I had a cold when I arrived and considered dropping in during service for a quick exorcism but decided to take a Panadol instead. My nose is still sniffling two days later – maybe that's God's way of telling me that I'm long overdue for an exorcism (but where would I even start?).

Shockingly hairy
These Squares also treat everything with prayer, including snake bites. Within the last year, a man has died and a child has lost his arm because after being bitten by snakes, they were first sequestered and prayed over in the church for 24 hours and then med-evaced. Gotta work on your order of operations, my Square friends.

Does this town sound like a hip destination? Let me redeem it a little, because I did have a good time there.

There are few primary (i.e. 'virgin') rainforests left in the world, but one of them surrounds this site. Rare and endangered animals slither, swim, crawl and caw throughout the jungle only a few minutes' walk from the town center and it doesn't take long to lose sight of all farms and houses and become entirely immersed in this deep green kingdom. We walked a jungle trail for about an hour and returned to the town by walking in the river. I've seen a hell of a lot of jungle in the past two years, but this still managed to impress me, being so raw and unaltered.


One of my favorite moments was when Dave and I got painted with jagua fruit juice. The woman first painted my back and when I turned around and presented my hairy chest for painting, she broke down laughing. So the family came running and broke down too. “Is that even possible?!” asked one of the daughters. The woman hesitantly put the stick to my chest and drew a line across, giggling the whole time. It worked and now everyone in my town is wigging out over my painted body.

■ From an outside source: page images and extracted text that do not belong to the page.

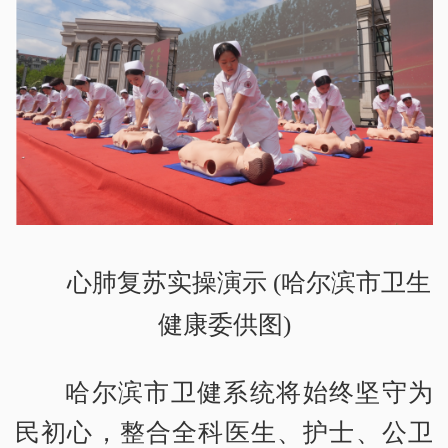
心肺复苏实操演示 (哈尔滨市卫生
健康委供图)
哈尔滨市卫健系统将始终坚守为
民初心，整合全科医生、护士、公卫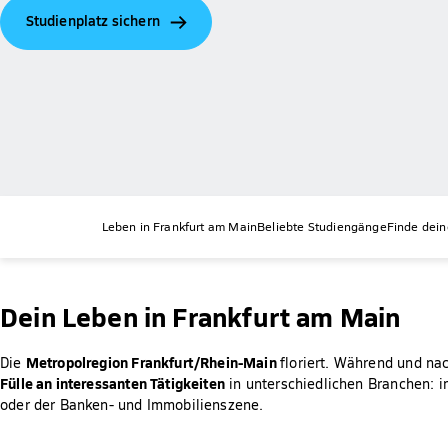
Studienplatz sichern
Leben in Frankfurt am Main
Beliebte Studiengänge
Finde dei
Dein Leben in Frankfurt am Main
Metropolregion Frankfurt/Rhein-Main
Die
floriert. Während und na
Fülle an interessanten Tätigkeiten
in unterschiedlichen Branchen: 
oder der Banken- und Immobilienszene.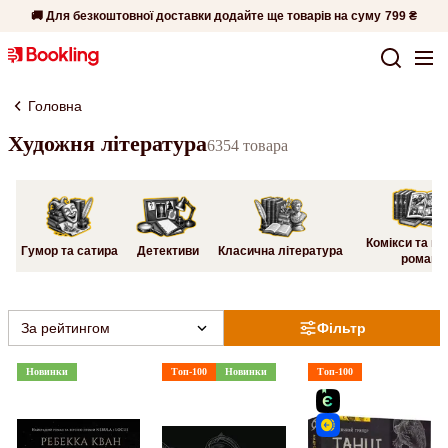
🚚 Для безкоштовної доставки додайте ще товарів на суму
799 ₴
Головна
Художня література
6354 товара
Комікси та гр
Гумор та сатира
Детективи
Класична література
романи
За рейтингом
Фільтр
Новинки
Топ-100
Новинки
Топ-100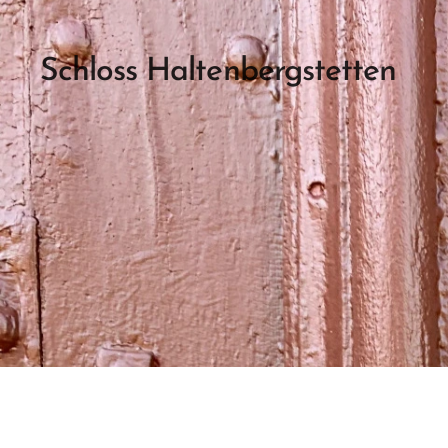
Schloss Haltenbergstetten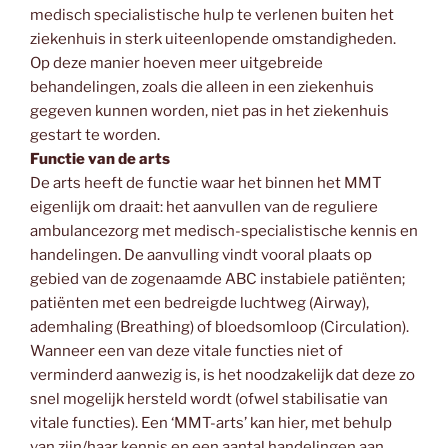
medisch specialistische hulp te verlenen buiten het
ziekenhuis in sterk uiteenlopende omstandigheden.
Op deze manier hoeven meer uitgebreide
behandelingen, zoals die alleen in een ziekenhuis
gegeven kunnen worden, niet pas in het ziekenhuis
gestart te worden.
Functie van de arts
De arts heeft de functie waar het binnen het MMT
eigenlijk om draait: het aanvullen van de reguliere
ambulancezorg met medisch-specialistische kennis en
handelingen. De aanvulling vindt vooral plaats op
gebied van de zogenaamde ABC instabiele patiënten;
patiënten met een bedreigde luchtweg (Airway),
ademhaling (Breathing) of bloedsomloop (Circulation).
Wanneer een van deze vitale functies niet of
verminderd aanwezig is, is het noodzakelijk dat deze zo
snel mogelijk hersteld wordt (ofwel stabilisatie van
vitale functies). Een ‘MMT-arts’ kan hier, met behulp
van zijn/haar kennis en een aantal handelingen aan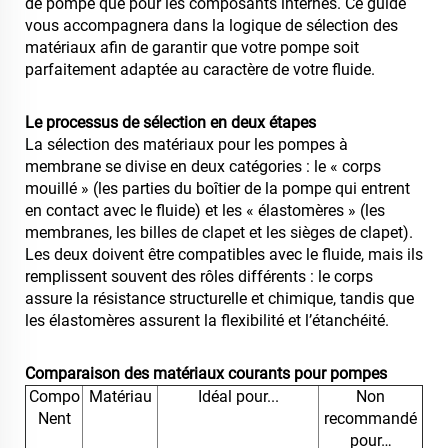
de pompe que pour les composants internes. Ce guide
vous accompagnera dans la logique de sélection des
matériaux afin de garantir que votre pompe soit
parfaitement adaptée au caractère de votre fluide.
Le processus de sélection en deux étapes
La sélection des matériaux pour les pompes à
membrane se divise en deux catégories : le « corps
mouillé » (les parties du boîtier de la pompe qui entrent
en contact avec le fluide) et les « élastomères » (les
membranes, les billes de clapet et les sièges de clapet).
Les deux doivent être compatibles avec le fluide, mais ils
remplissent souvent des rôles différents : le corps
assure la résistance structurelle et chimique, tandis que
les élastomères assurent la flexibilité et l’étanchéité.
Comparaison des matériaux courants pour pompes
Compo
Matériau
Idéal pour...
Non
Nent
recommandé
pour…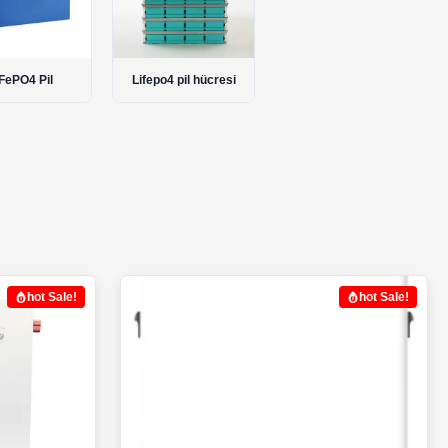
FePO4 Pil
Lifepo4 pil hücresi
hot Sale!
hot Sale!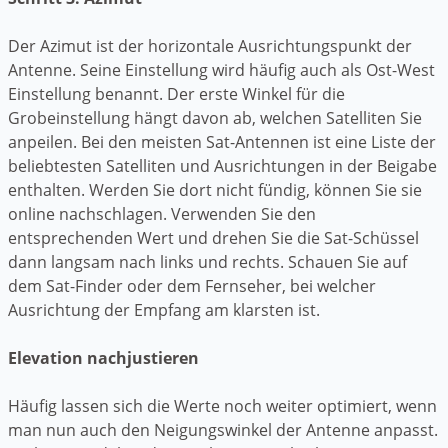
Der Azimut ist der horizontale Ausrichtungspunkt der
Antenne. Seine Einstellung wird häufig auch als Ost-West
Einstellung benannt. Der erste Winkel für die
Grobeinstellung hängt davon ab, welchen Satelliten Sie
anpeilen. Bei den meisten Sat-Antennen ist eine Liste der
beliebtesten Satelliten und Ausrichtungen in der Beigabe
enthalten. Werden Sie dort nicht fündig, können Sie sie
online nachschlagen. Verwenden Sie den
entsprechenden Wert und drehen Sie die Sat-Schüssel
dann langsam nach links und rechts. Schauen Sie auf
dem Sat-Finder oder dem Fernseher, bei welcher
Ausrichtung der Empfang am klarsten ist.
Elevation nachjustieren
Häufig lassen sich die Werte noch weiter optimiert, wenn
man nun auch den Neigungswinkel der Antenne anpasst.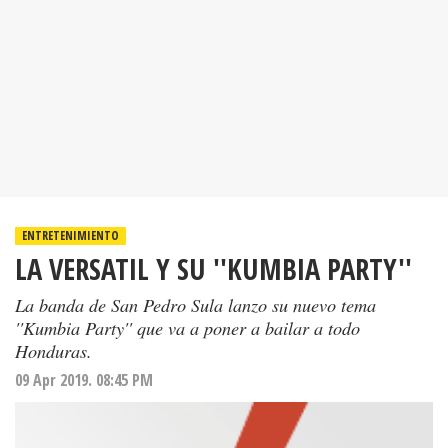
ENTRETENIMIENTO
LA VERSATIL Y SU ''KUMBIA PARTY''
La banda de San Pedro Sula lanzo su nuevo tema
''Kumbia Party'' que va a poner a bailar a todo
Honduras.
09 Apr 2019. 08:45 PM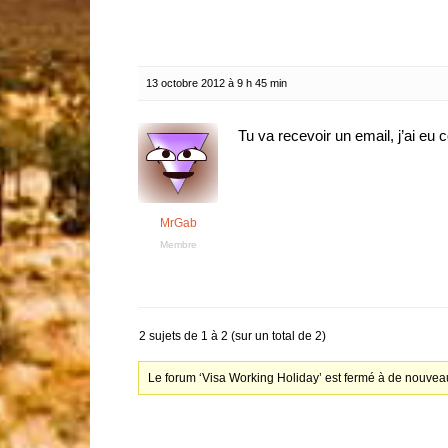
13 octobre 2012 à 9 h 45 min
Tu va recevoir un email, j’ai eu c
MrGab
Membre
2 sujets de 1 à 2 (sur un total de 2)
Le forum ‘Visa Working Holiday’ est fermé à de nouveau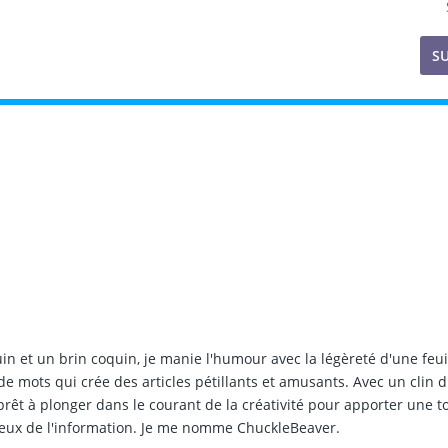
S
in et un brin coquin, je manie l'humour avec la légèreté d'une feui
 de mots qui crée des articles pétillants et amusants. Avec un clin d
 prêt à plonger dans le courant de la créativité pour apporter une 
ieux de l'information. Je me nomme ChuckleBeaver.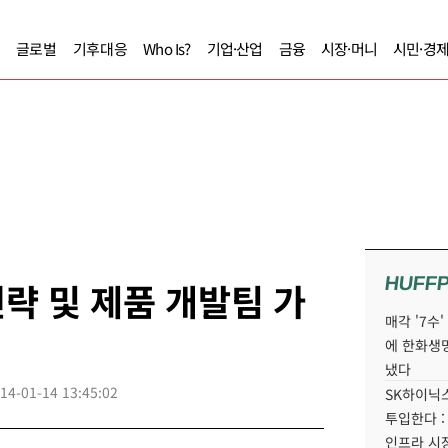
글로벌
기후대응
Who Is?
기업·산업
금융
시장·머니
시민·경
HUFF
략 및 제품 개발팀 가
매각 '7수
에 한화생
냈다
14-01-14 13:45:02
SK하이닉스
투입한다 :
인프라 시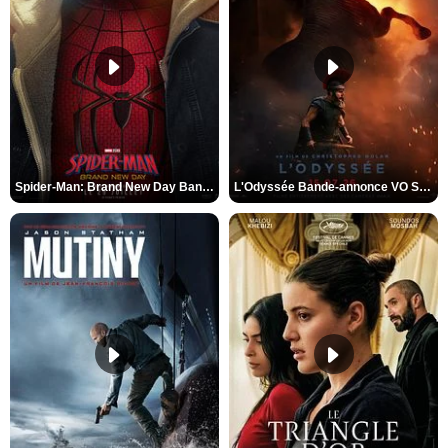
Spider-Man: Brand New Day Bande-annonce VO STFR
L'Odyssée Bande-annonce VO STFR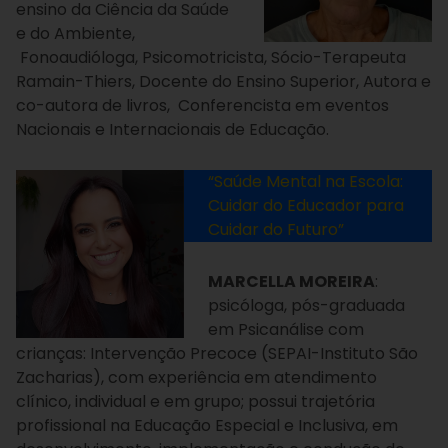
ensino da Ciência da Saúde
e do Ambiente,
Fonoaudióloga, Psicomotricista, Sócio-Terapeuta
Ramain-Thiers, Docente do Ensino Superior, Autora e
co-autora de livros, Conferencista em eventos
Nacionais e Internacionais de Educação.
“Saúde Mental na Escola:
Cuidar do Educador para
Cuidar do Futuro”
MARCELLA MOREIRA
:
psicóloga, pós-graduada
em Psicanálise com
crianças: Intervenção Precoce (SEPAI-Instituto São
Zacharias), com experiência em atendimento
clínico, individual e em grupo; possui trajetória
profissional na Educação Especial e Inclusiva, em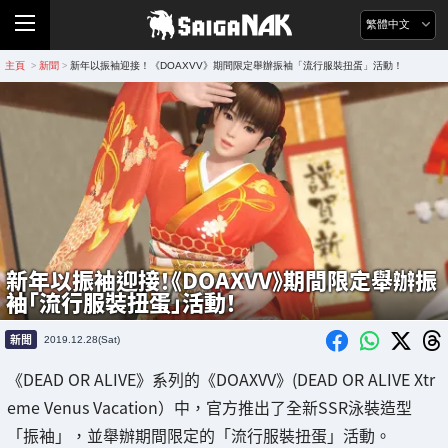
繁體中文
主頁
新聞
新年以振袖迎接！《DOAXVV》期間限定舉辦振袖「流行服裝扭蛋」活動！
>
>
新年以振袖迎接！《DOAXVV》期間限定舉辦振
袖「流行服裝扭蛋」活動！
新聞
2019.12.28(Sat)
《DEAD OR ALIVE》系列的《DOAXVV》(DEAD OR ALIVE Xtr
eme Venus Vacation）中，官方推出了全新SSR泳裝造型
「振袖」，並舉辦期間限定的「流行服裝扭蛋」活動。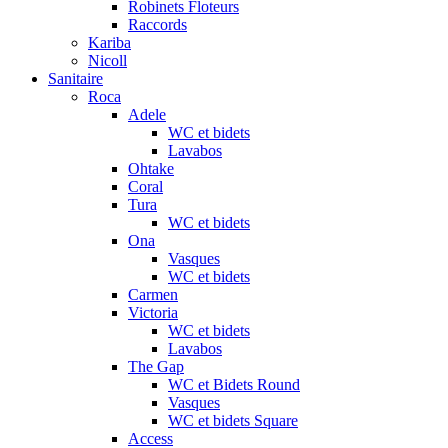
Robinets Floteurs
Raccords
Kariba
Nicoll
Sanitaire
Roca
Adele
WC et bidets
Lavabos
Ohtake
Coral
Tura
WC et bidets
Ona
Vasques
WC et bidets
Carmen
Victoria
WC et bidets
Lavabos
The Gap
WC et Bidets Round
Vasques
WC et bidets Square
Access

So despite a fairly weak performance on the seminar and approximately 27,000 hours of round trip travel, I'm glad I went out to Carmen's site in almost Colombia. To say it was visually stimulating would be like saying three quarter pounders are 'enough' to make you full. Plus I have these sweet tribal tattoos for the next week. I gotta stop talking about hamburgers, I'm making myself hungry for something I have no access to...

*Whenever I mention the Colombia border, people tell me to be careful. So you know, the FARC has officially declared that it will no longer take civilian hostages as ransom. So that's nice.

**This town has the youngest pregnancies I've ever heard of – and I'm used to some young pregnancies where I live. In our two days in her site, we saw a pregnant 13 year old and heard about a pregnant 10 year old. TEN YEAR OLD. Damn.